Supplied data:
★ ★ ★ ★ ★

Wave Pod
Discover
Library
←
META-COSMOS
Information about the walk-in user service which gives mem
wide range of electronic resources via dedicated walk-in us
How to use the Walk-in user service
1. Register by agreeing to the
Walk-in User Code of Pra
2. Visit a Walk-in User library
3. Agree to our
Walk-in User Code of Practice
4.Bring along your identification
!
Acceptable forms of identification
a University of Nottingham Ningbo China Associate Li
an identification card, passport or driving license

★ ★ ★ ★ ★

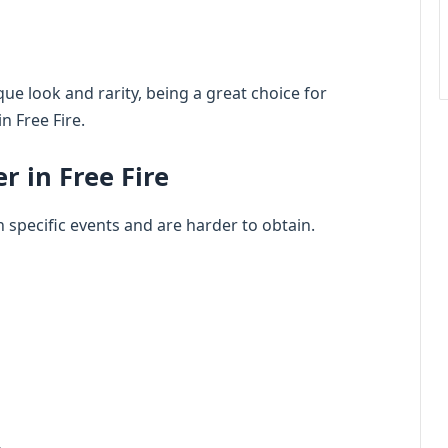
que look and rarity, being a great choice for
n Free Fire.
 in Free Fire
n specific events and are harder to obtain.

★ ★ ★ ★ ★

Return only the number of lines above that include the word "service".

2